1972 song by Mott the Hoople

"One of the Boys" is a song written by Ian Hunter and Mick Ralphs that was released on Mott the Hoople's 1972 album All the Young Dudes. It was also released as the b-side of the "All the Young Dudes" single in some countries. It was released as a single in its own right in the US.

==Lyrics and music==
According to rock historian Joe Harrington, the lyrics of "One of the Boys" celebrate the singers' hooliganism in behaving contrary to social norms and joining a rock group. Harrington regards this, and similarly themed songs that share an "unembellished" sound such as "Cum on Feel the Noize", "Mama Weer All Crazee Now" and "Borstal Boys" as being influenced by the Rolling Stones and being an important step towards punk rock. The Clash historian Randal Doane noted the song lyric's "manneristic self-referentiality", similar to the Rolling Stones' "Torn and Frayed" and John Lennon's "God", a style the Clash used in some of their early songs. Allmusic critic Dave Thompson cited the line "I borrowed [a] Gibson just to show them, and now I'm in a rock'n'roll band, I don't wanna know them/If they want a Slade, they'd better go out and grow one" to illustrate that the song gives "a five-minute lesson in how to form a great group, and how to remain one as well." Thompson called the song "a magnificently anthemic rallying call which is at least as powerful, in its own way, as the better feted 'All the Young Dudes.'"

==Reception==
Upon its release, Record World called it "an exciting rhythmic number with sensational lyrics and topBowie production." Rolling Stone critic Bud Scoppa said that "the playing off of a Keith Richards-style tense, ringing guitar against a power-chorded Led Zeppelin guitar-bass boom" "gets your attention." Billboard recommended the single.

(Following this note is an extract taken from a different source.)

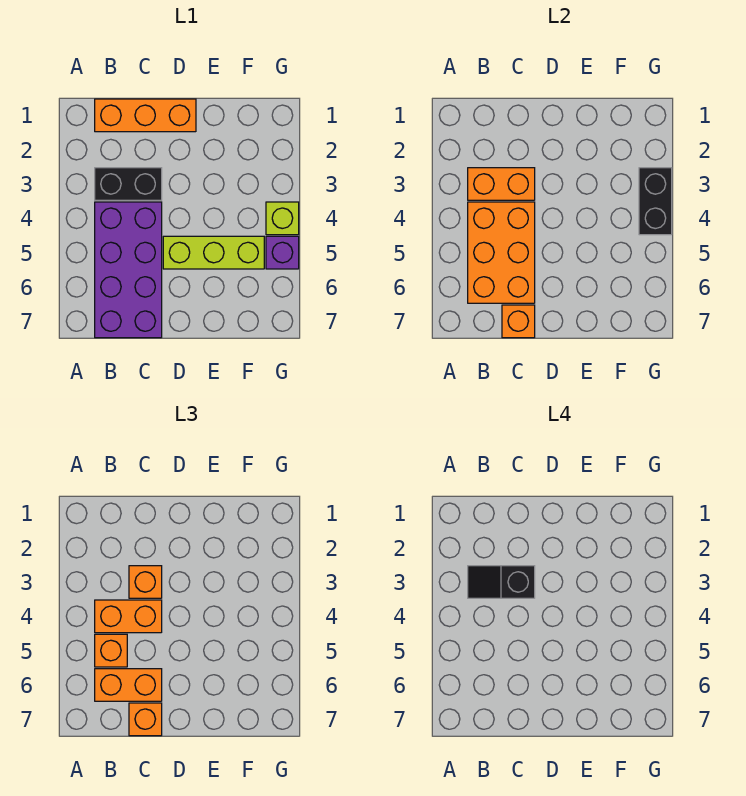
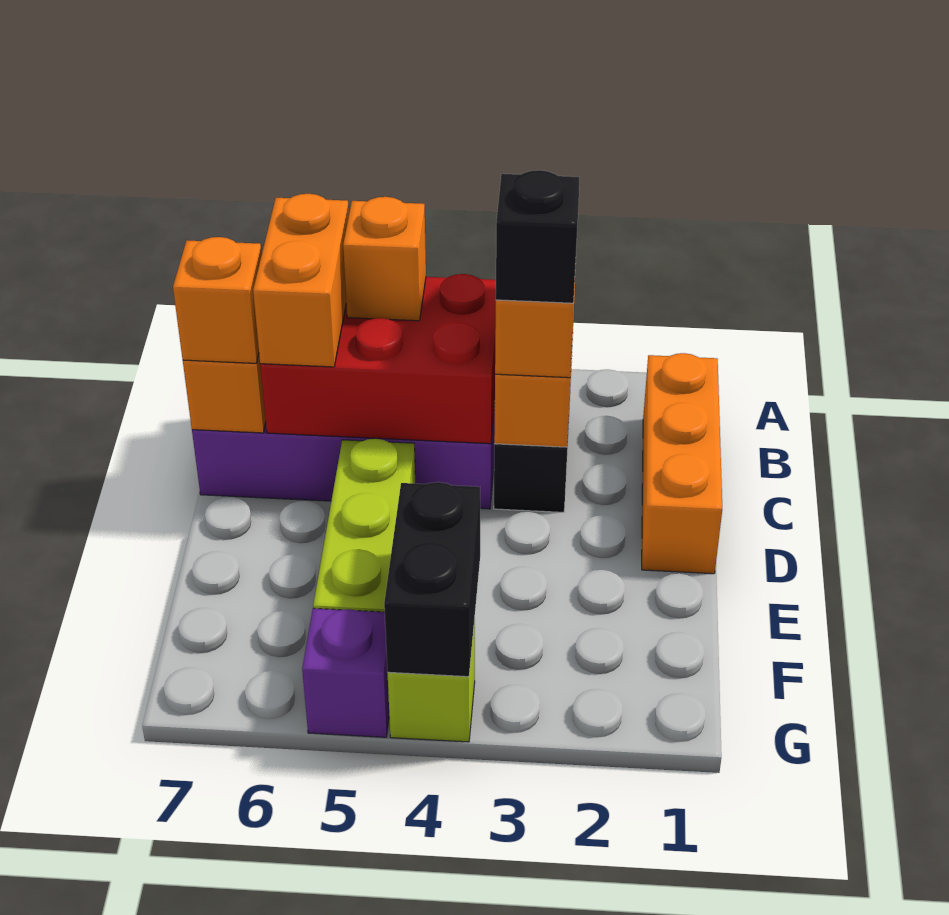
orange 2x3 brick [468,202,535,303] -> red 2x3 brick [260,274,496,444]
orange 1x2 brick [95,600,162,633] -> none
black 1x2 brick [639,168,672,235] -> black 1x2 brick turned to [384,482,480,677]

Classic Rock History critic Brian Kachejian rated "One of the Boys" to be Mott the Hoople's 5th greatest song. Ultimate Classic Rock critic Michael Gallucci rated it as Mott the Hoople's 9th greatest song, saying that it is the "tightest link to [the band's] bluesy past" on the All the Young Dudes album. Allmusic critic Stephen Thomas Erlewine regarded it as one of Hunter's best songwriting efforts. Thompson called it "the quintessential Mott the Hoople rocker" Pitchfork critic Joe Tangari called it a "strong hard boogie tune."

==Single release==
Producer David Bowie wanted "One of the Boys" to be the lead single from All the Young Dudes, but the band preferred to release the title track, which Bowie had written. In the US, "One of the Boys" was released as the follow-up single to "All the Young Dudes", which became a big hit. "One of the Boys" did not replicate its predecessor's success, stalling at No. 96 on the Billboard Hot 100.

==Legacy==
"One of the Boys" was included on several of Mott the Hoople's compilation and live albums, such as the CD release of Greatest Hits, Live and In Performance 1970–1974.

The song was featured in an episode of the BBC Television drama series, Life on Mars.

After leaving Mott the Hoople, Ralphs joined the newly formed band Bad Company. He based the guitar riff for Bad Company's first single "Can't Get Enough" on that from "One of the Boys". "Can't Get Enough" proved to be a more successful single release for Bad Company than "One of the Boys" was for Mott the Hoople, reaching No. 5 on the Billboard Hot 100.